I’d like to think that I’m not alone – that there are others who would not recall – or never knew – that Diego Rivera’s wife was named Frida, that it takes 246.04 Earth years for Pluto to orbit the sun or that Buddy Ryan created the 46 defense for the Chicago Bears. But up until now, I was not quite sure.

Reassurance finally came on a bookshelf at the chiropractor’s office: 30-Second Philosophies: The 50 Most Thought-provoking Philosophies, Each Explained in Half a Minute.

I was thrilled to think that others had speed-read and fast-forwarded through books, TVs and movies without retaining a thing. Or maybe they were just too busy changing oil with one hand and folding laundry with the other.

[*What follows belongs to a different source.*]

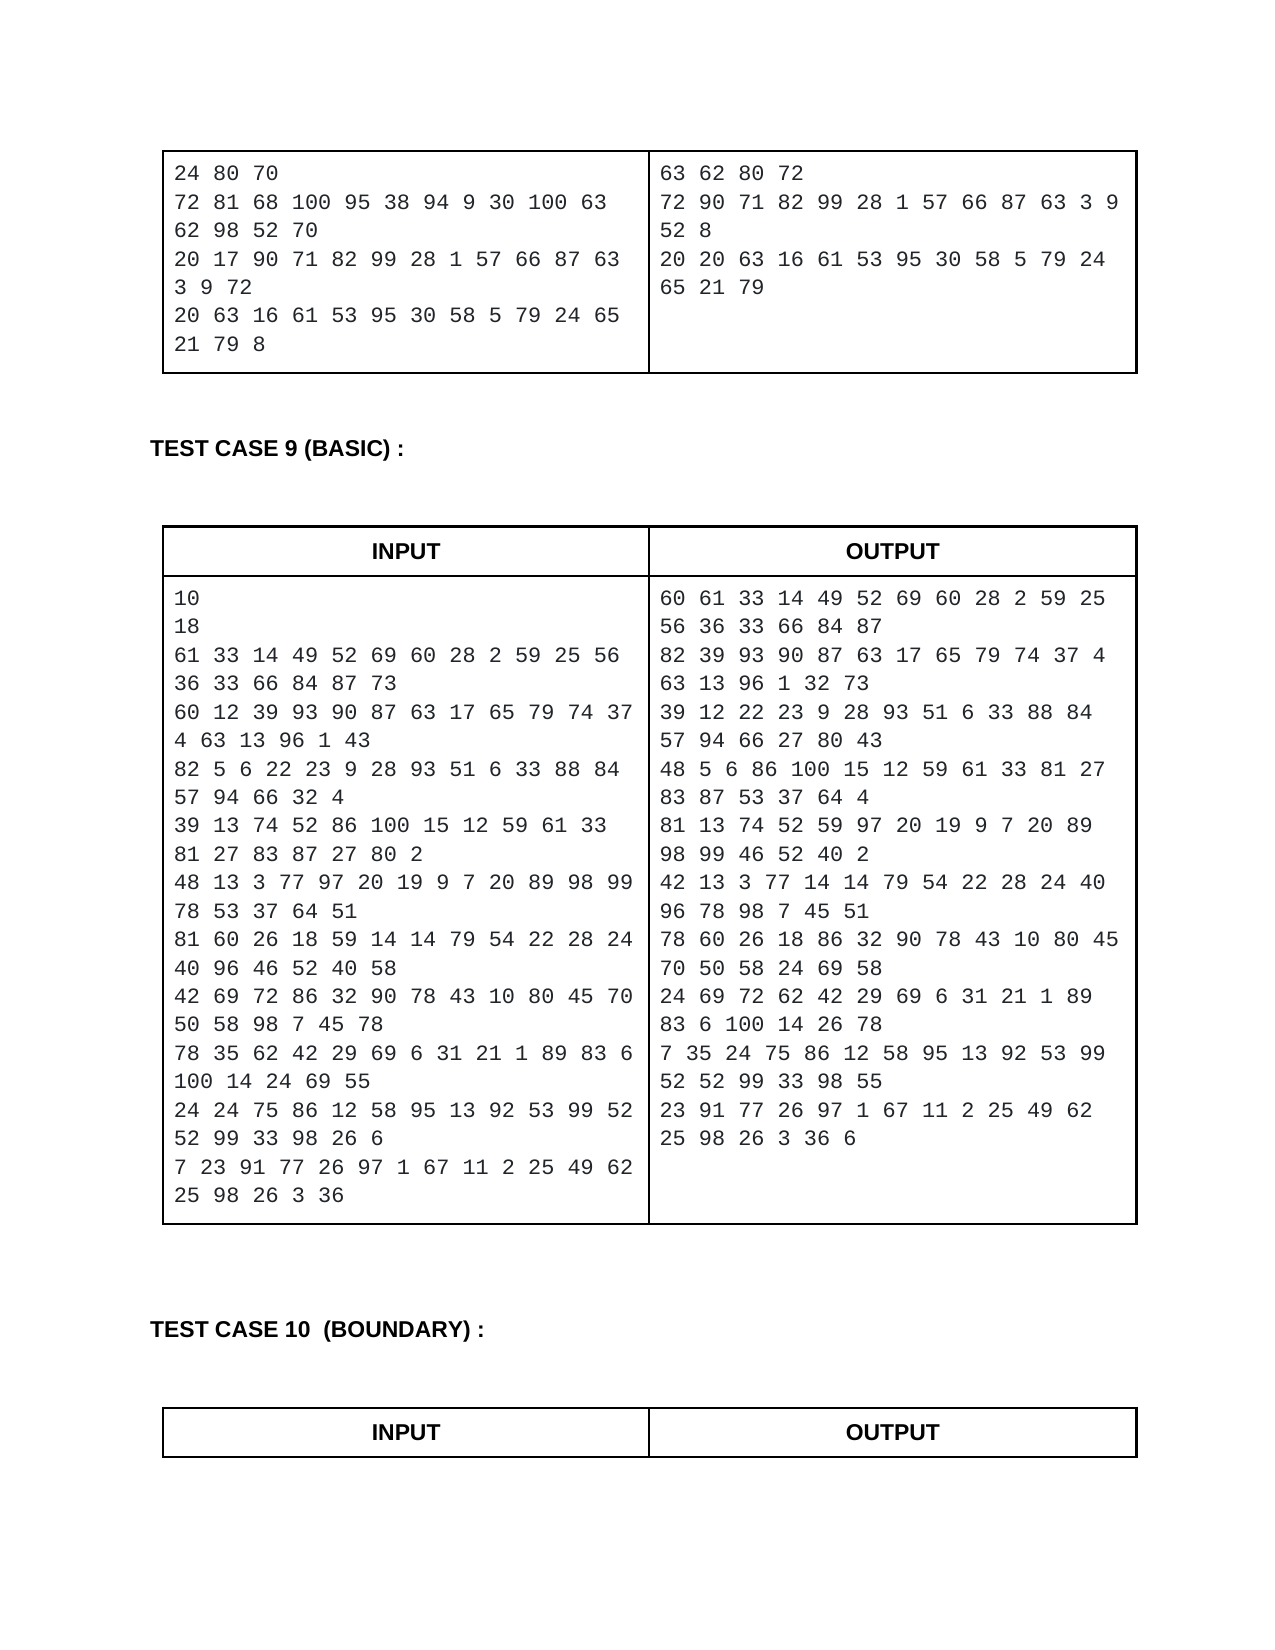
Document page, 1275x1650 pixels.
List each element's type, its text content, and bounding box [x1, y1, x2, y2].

For whatever reason, they, like me, they had arrived mid-life without a suitcase full of information they could tap for brilliant conversation at a moment’s notice. There are 30-second books for mythology and scientific theories, religion and math, politics and psychology, and even quantum theory. Wow.

Although a few info-maniac Amazon reviewers have offered negative reviews (the summary of Nietszche was reportedly slightly off), most have raved. As one reviewer put it, “Every reader needs to be well armed at the dinner party of today.”

I have to confess that the thought of all this knowledge circulating at a dinner party gives me chills. It was enough that I had to scavenge for a not-too-scruffy wine bag for the hostess. Now I have to thumb through some 30-second philosophies on the way to the car so I can drop Kant’s Categorical Imperative as a discussion-starter while I’m eating my salad.

Movies seemed easier, and voila! I discovered Film in Five Seconds: Over 150 Great Movie Moments – In Moments! Here, the authors offer pictorial icons of movie plots. These, they promise, will give you the gist “in no more time than it takes to set the washing machine, delete some spam or get dumped.”

Unfortunately, the book is populated with puzzling images of machine guns and animals and religious symbols.

“I don’t get it,” I told my husband, who immediately responded with Bambi! Schindler’s List! The Blues Brothers!

I haven’t given up on Film entirely. Somewhere, I’m sure, is a tent, an arm in a sling and a makeshift operating room, to which I will shout Alan Alda!

Meanwhile, I’ll stick to safe dinner conversation starters, such as “What do you like to do when you are not attending dinner parties?” Thirty minutes later, with absolutely no further effort – or words – from me, I suspect I’ll become a brilliant conversationalist.